Bij een laattijdige reconstructie dmv een prothese (secundaire reconstructie) zal vooreerst een expander worden geplaatst. Deze expander beoogd een oprekking van de huid onder het mastectomielitteken en wordt eveneens onder de borstspier geplaatst. Na een periode van expansie (3 maanden) zal in een tweede tijd de expander worden gewisseld voor een definitieve siliconen prothese. Indien een aanpassing van de gezonde borst noodzakelijk is zal dit ook in deze tweede tijd worden voorzien. Het plaatsen van een gecombineerde prothese (expander + siliconencomponent) zal met u, indien u daar een indicatie voor vormt, beproken worden. De ingreep duurt 1-2 uur.

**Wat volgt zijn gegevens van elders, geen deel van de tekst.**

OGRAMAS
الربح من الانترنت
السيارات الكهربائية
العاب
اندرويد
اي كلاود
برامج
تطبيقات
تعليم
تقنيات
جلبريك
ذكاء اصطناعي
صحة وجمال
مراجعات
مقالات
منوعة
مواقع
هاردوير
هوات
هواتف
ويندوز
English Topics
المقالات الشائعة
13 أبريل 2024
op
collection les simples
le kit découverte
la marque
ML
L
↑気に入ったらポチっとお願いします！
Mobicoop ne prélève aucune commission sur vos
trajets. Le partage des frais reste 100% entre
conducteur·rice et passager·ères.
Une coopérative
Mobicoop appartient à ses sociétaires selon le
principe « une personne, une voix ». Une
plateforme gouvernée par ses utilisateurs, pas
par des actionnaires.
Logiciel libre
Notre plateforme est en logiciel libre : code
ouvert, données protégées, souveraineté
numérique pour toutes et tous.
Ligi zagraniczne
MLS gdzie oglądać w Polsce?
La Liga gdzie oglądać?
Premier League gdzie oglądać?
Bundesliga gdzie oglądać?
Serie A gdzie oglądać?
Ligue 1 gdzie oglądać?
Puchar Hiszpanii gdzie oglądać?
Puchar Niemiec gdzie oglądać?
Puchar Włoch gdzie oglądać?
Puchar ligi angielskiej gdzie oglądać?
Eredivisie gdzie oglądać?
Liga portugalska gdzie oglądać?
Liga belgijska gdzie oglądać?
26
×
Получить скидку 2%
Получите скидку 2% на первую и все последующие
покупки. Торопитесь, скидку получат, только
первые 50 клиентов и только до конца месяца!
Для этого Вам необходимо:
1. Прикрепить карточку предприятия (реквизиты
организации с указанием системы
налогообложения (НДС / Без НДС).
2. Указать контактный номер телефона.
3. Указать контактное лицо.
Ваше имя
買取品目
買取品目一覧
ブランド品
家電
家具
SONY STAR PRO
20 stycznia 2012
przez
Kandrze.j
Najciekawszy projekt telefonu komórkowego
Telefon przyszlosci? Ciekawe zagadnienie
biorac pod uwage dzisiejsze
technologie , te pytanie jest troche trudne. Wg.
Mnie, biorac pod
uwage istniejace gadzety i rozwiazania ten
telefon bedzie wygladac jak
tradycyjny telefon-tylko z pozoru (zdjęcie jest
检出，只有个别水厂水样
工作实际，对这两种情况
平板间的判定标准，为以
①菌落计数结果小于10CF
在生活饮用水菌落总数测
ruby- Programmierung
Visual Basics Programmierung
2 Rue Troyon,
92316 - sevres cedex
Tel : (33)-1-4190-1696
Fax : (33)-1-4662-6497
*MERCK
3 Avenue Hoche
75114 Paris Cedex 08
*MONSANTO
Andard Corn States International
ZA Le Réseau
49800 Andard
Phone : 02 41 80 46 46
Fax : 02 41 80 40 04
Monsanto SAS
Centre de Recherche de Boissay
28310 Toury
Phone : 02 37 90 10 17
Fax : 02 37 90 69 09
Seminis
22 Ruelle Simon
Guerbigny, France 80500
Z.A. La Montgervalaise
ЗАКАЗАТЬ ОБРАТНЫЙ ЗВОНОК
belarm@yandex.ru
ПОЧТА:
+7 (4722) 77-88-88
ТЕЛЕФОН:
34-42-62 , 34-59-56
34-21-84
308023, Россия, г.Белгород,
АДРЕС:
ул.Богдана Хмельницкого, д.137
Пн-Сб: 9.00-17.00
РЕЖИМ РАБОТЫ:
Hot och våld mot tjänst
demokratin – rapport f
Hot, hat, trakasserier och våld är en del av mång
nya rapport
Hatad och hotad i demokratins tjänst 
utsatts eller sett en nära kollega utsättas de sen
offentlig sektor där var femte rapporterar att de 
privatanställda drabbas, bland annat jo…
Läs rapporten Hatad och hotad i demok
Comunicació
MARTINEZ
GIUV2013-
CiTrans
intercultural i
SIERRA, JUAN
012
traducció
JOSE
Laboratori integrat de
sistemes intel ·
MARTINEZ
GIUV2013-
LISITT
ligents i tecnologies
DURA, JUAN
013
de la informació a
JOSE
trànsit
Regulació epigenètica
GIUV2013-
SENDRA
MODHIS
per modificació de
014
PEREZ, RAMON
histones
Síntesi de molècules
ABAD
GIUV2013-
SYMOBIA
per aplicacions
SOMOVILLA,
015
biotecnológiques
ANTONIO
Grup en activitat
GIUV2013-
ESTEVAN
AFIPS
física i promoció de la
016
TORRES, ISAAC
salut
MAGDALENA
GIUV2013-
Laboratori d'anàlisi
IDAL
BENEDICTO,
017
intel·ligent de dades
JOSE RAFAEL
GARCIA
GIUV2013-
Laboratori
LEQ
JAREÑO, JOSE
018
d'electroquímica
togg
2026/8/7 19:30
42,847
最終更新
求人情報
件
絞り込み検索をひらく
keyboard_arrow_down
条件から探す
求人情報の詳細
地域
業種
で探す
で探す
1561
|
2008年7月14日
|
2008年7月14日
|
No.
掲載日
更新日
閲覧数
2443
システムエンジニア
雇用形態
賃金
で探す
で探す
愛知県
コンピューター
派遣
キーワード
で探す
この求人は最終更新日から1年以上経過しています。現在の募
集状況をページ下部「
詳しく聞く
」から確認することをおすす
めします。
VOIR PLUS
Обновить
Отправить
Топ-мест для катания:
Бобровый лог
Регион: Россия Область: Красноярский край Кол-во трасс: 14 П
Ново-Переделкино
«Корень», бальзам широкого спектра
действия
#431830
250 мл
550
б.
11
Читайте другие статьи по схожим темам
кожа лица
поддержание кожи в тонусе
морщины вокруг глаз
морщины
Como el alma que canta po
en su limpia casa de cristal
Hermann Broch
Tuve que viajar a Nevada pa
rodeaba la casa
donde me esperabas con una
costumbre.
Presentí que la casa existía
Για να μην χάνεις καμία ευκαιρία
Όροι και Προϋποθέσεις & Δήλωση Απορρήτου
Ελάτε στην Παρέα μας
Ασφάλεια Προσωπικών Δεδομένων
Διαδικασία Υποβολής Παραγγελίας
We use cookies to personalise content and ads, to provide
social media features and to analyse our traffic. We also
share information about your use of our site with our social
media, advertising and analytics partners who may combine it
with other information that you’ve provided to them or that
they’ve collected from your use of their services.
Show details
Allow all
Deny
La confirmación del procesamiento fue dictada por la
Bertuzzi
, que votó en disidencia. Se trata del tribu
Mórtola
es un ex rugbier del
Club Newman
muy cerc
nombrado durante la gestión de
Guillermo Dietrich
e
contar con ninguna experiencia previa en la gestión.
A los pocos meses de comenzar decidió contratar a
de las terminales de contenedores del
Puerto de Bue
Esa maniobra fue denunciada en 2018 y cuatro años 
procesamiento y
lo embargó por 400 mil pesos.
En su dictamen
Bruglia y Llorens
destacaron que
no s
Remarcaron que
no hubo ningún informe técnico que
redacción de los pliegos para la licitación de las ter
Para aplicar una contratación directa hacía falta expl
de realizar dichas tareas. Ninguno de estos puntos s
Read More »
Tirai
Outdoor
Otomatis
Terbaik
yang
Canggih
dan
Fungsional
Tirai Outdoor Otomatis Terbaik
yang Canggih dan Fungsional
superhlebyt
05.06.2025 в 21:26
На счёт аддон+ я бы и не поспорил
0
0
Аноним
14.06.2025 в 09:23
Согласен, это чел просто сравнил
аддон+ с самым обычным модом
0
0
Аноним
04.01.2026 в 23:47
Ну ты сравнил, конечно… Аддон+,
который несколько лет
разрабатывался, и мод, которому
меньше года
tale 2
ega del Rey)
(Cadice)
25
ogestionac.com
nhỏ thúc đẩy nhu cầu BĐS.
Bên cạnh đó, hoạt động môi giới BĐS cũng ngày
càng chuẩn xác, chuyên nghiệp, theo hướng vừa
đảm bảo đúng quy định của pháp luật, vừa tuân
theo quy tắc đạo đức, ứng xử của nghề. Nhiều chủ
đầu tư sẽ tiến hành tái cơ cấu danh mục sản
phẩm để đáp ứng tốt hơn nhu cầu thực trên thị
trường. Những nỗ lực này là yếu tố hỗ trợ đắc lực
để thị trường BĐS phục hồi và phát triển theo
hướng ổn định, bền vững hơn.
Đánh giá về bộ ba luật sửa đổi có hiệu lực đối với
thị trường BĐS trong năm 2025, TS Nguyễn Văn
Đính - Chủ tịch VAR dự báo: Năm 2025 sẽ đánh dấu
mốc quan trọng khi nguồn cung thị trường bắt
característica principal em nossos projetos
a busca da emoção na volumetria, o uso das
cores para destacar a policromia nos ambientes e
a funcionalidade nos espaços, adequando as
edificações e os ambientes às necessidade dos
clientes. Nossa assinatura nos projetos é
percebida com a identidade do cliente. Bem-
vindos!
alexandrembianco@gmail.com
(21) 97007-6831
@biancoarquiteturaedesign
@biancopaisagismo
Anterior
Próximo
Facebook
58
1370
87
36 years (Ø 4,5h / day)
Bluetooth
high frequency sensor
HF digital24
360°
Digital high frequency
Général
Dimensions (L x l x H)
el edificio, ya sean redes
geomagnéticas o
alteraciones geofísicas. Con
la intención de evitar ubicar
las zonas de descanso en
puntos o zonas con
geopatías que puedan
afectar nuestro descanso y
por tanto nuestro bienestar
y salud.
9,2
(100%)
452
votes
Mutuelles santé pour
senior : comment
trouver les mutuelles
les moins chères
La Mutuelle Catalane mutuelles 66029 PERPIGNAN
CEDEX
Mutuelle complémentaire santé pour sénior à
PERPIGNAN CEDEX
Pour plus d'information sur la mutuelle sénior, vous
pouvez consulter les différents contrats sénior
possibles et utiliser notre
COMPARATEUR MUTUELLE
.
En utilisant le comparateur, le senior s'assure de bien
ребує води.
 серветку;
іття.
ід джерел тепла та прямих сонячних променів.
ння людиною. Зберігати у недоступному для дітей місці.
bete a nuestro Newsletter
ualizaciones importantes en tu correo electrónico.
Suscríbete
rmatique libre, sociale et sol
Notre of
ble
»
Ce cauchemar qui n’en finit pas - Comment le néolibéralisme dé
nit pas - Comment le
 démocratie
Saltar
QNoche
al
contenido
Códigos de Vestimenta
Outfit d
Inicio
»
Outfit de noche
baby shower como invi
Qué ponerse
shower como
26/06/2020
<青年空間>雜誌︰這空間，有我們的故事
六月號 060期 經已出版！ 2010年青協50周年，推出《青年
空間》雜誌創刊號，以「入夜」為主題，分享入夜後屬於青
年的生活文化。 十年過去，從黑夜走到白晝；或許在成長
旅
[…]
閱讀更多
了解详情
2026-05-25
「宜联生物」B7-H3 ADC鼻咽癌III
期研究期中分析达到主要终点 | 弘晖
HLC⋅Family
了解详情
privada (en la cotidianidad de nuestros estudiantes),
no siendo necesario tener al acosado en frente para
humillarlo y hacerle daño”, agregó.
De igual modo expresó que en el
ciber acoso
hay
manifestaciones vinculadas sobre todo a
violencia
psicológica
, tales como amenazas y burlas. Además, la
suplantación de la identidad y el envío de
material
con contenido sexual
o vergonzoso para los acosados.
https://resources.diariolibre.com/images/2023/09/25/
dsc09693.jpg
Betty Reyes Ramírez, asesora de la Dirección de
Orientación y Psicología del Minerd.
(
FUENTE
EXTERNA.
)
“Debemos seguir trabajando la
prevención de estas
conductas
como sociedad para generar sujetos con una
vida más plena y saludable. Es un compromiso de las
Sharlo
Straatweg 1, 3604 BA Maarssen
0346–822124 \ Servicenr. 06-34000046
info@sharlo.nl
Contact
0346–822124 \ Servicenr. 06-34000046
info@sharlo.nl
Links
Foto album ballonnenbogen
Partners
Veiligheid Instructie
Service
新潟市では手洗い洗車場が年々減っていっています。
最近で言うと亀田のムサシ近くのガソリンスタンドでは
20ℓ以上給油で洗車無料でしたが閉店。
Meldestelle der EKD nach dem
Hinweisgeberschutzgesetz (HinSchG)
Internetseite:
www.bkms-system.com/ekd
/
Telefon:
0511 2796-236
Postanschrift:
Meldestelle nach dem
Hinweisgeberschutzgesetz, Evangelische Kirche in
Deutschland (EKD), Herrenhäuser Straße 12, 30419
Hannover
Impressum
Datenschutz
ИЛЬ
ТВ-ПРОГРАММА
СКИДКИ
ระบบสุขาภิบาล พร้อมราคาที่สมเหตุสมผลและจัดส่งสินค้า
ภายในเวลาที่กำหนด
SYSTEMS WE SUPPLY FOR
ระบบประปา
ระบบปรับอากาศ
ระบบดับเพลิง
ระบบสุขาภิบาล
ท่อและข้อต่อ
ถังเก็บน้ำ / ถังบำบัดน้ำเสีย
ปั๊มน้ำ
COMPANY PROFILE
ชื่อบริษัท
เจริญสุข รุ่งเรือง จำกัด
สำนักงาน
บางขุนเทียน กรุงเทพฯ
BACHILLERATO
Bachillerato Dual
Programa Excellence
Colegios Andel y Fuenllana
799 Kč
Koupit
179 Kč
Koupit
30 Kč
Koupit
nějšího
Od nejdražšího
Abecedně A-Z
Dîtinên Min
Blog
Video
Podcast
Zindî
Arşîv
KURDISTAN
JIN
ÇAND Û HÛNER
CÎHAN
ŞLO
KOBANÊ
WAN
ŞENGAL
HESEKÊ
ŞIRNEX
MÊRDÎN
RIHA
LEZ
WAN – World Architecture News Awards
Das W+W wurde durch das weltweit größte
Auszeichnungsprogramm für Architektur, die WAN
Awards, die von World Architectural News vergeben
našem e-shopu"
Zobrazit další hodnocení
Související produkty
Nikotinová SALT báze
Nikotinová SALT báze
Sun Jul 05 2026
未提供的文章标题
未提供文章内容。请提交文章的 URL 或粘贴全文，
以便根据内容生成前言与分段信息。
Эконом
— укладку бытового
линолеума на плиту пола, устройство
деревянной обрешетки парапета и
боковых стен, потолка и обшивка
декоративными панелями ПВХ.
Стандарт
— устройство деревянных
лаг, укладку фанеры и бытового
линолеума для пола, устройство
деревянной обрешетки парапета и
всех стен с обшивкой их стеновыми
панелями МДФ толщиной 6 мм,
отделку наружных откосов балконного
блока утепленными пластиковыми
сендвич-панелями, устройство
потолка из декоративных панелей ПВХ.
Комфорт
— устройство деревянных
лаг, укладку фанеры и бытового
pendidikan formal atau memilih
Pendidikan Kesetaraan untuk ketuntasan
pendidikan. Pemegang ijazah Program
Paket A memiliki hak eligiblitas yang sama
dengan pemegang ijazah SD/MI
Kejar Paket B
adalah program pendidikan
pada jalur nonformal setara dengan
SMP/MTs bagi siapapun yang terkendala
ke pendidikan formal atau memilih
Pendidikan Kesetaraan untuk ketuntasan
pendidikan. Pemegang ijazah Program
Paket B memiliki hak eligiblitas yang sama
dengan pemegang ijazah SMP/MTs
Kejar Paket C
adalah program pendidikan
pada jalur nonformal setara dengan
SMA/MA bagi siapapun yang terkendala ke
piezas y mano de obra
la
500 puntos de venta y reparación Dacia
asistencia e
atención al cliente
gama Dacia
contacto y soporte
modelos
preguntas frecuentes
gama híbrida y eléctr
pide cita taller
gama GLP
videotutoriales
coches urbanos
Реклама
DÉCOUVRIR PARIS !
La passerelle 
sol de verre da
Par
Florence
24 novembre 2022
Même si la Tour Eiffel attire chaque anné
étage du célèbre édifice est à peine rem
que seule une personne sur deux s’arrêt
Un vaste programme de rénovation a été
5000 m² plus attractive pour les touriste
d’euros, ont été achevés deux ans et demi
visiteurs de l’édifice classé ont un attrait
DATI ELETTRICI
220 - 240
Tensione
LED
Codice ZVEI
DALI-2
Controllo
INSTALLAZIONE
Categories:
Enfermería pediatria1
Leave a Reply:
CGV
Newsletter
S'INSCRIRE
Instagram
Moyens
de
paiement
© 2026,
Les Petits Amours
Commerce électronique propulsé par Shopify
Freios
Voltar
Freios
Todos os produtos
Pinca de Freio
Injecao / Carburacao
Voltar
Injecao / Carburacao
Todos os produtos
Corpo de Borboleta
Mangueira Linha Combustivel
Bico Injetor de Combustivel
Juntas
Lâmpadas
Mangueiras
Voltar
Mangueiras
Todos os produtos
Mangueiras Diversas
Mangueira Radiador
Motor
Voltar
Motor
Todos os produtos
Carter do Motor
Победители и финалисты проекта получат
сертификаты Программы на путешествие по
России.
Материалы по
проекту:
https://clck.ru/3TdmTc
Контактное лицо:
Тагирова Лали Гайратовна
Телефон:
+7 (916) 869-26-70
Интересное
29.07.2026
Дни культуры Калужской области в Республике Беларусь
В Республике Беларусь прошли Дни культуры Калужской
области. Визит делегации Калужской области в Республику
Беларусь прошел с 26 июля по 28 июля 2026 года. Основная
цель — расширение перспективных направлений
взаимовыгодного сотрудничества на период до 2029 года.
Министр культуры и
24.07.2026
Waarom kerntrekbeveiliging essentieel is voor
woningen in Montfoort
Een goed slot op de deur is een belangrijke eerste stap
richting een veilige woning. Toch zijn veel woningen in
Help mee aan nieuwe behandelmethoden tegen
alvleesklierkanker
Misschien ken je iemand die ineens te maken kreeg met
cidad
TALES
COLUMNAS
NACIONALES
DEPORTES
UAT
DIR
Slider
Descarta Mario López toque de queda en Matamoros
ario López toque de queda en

Een reconstructie dmv een prothese is een ingreep waarvoor tussenkomst van het ziekenfonds is voorzien. Hiervoor moet wel voorafgaandelijk een aanvraag voor worden ingediend.
Voorbereiding
Een reconstructie met prothese is niet voor iedereen aangewezen. Het is daarom belangrijk om vooraf de risico's op problemen in te schatten (kapselcontractuur, infectie, borstasymmetrie etc.). Indien u een goede indicatie vormt om met prothesen te werken zal, rekening houdend met de gewenste borstgrootte en vorm een prothese worden afgemeten. Deze prothesen zijn tegenwoordig verkrijgbaar in een groot aantal vormen varirend in hoogte, breedte en projectie zodat ze kunnen worden afgestemt op uw persoonlijke behoefte. Ook zal worden gekeken of bij een onmiddellijke reconstructie (primaire reconstructie) de huidenveloppe dient verkleind te worden. Tot slot zal steeds rekening moeten worden gehouden met de gezonde borst (lifting of verkleining) in het streven naar een borstsymmetrie.
Nazorg
Bij de ingreep wordt een drain achter gelaten. Deze drain bepaald wanneer ontslag mogelijk is. Algemeen genomen wordt een hospitalisatie voorzien van 2-4 dagen en een werkonbekwaamheid van 3-4 weken. Het is aangewezen de borstspieren te sparen gedurende de eerste 3 weken na de ingreep. Een borstband is voorzien tot 4 weken na de ingreep. Verbandzorg is niet noodzakelijk (lijmverband) en de draadjes zijn zelfverteerbaar. Een eerste raadpleging is voorzien binnen de week na ontslag uit het ziekenhuis. Volgende raadplegingen zijn voorzien op 1 maand, 3, 6 en 12 maanden na de ingreep. Als pijnmedicatie wordt paracetamol (dafalgan) voorzien. Ten vroegste 6 maanden na de ingreep kan een tepelreconstructie worden gepland en vervolgens 3 maanden later zal een tepelhoftatoeage kunnen gebeuren. Beide ingrepen kunnen doorgaan onder lokale anesthesie.